**TASK GOAL**
Leaving out all pictures, repeat exactly the lines from the one that holds "Rua Maranhão, 88 – São Paulo – SP – Brasil" to the last line of the entries below.

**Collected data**
......

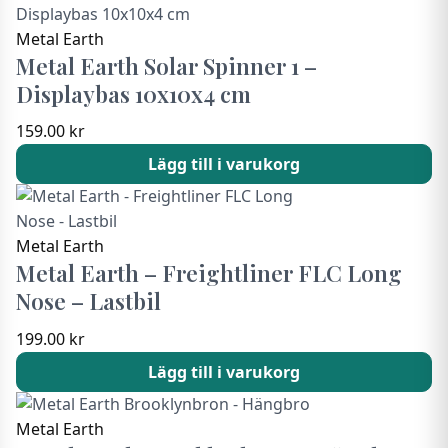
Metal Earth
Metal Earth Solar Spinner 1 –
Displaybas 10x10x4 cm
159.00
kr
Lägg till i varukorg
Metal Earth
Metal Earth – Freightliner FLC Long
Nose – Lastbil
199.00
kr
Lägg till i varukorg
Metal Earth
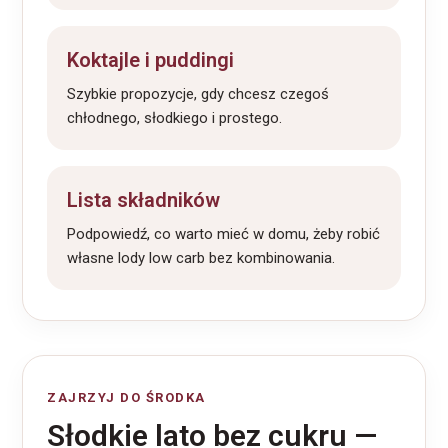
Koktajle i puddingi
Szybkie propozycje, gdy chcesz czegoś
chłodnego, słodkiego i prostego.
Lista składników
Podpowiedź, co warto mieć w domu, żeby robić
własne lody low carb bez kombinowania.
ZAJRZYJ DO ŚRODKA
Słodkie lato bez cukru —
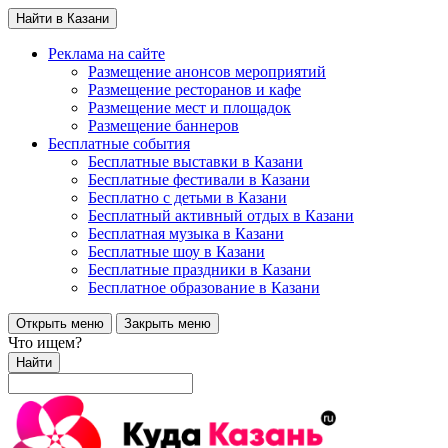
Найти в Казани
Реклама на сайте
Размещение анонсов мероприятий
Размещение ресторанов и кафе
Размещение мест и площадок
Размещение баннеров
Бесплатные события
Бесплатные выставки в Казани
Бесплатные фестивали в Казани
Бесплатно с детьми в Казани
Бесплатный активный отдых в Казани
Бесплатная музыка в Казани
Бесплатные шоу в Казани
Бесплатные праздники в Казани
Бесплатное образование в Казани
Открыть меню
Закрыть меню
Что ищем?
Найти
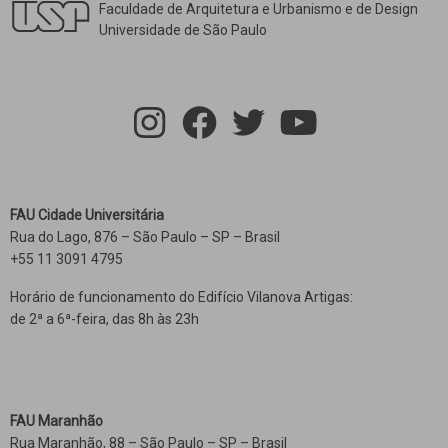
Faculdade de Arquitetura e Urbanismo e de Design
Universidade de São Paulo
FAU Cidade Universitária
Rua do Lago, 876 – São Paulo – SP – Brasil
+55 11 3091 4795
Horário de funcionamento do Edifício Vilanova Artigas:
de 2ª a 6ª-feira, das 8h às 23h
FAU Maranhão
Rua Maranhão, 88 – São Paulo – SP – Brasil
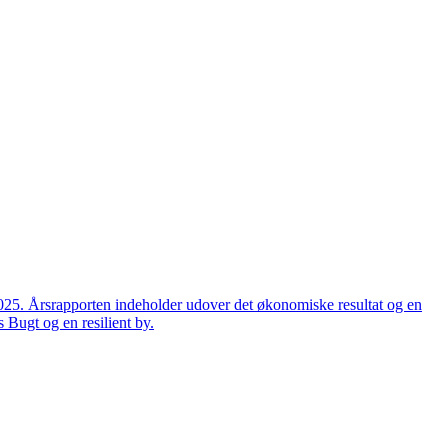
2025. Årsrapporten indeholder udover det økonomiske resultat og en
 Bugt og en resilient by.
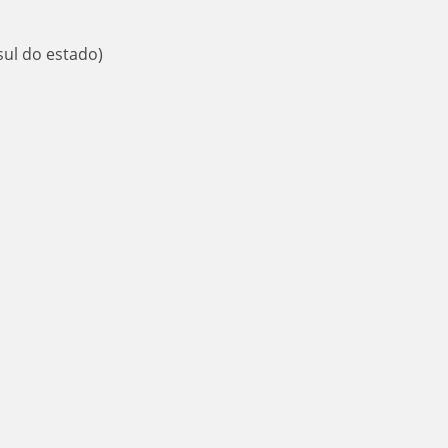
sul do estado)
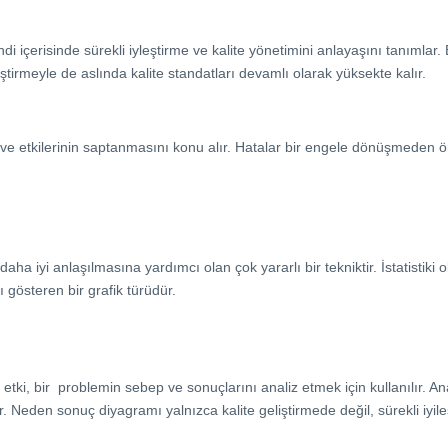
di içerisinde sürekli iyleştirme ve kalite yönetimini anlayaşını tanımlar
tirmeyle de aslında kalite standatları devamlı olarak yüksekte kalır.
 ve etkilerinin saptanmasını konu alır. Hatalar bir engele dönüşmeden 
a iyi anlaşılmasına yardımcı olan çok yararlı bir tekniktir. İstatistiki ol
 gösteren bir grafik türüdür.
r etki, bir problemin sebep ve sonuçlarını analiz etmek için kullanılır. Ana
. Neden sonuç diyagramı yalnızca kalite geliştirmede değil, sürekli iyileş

......

**RESULT BELOW**
Rua Maranhão, 88 – São Paulo – SP – Brasil
2025. Årsrapporten indeholder udover det økonomiske resultat og en
 Bugt og en resilient by.
sul do estado)
di içerisinde sürekli iyleştirme ve kalite yönetimini anlayaşını tanımlar
tirmeyle de aslında kalite standatları devamlı olarak yüksekte kalır.
 ve etkilerinin saptanmasını konu alır. Hatalar bir engele dönüşmeden 
a iyi anlaşılmasına yardımcı olan çok yararlı bir tekniktir. İstatistiki ol
 gösteren bir grafik türüdür.
r etki, bir problemin sebep ve sonuçlarını analiz etmek için kullanılır. Ana
. Neden sonuç diyagramı yalnızca kalite geliştirmede değil, sürekli iyileş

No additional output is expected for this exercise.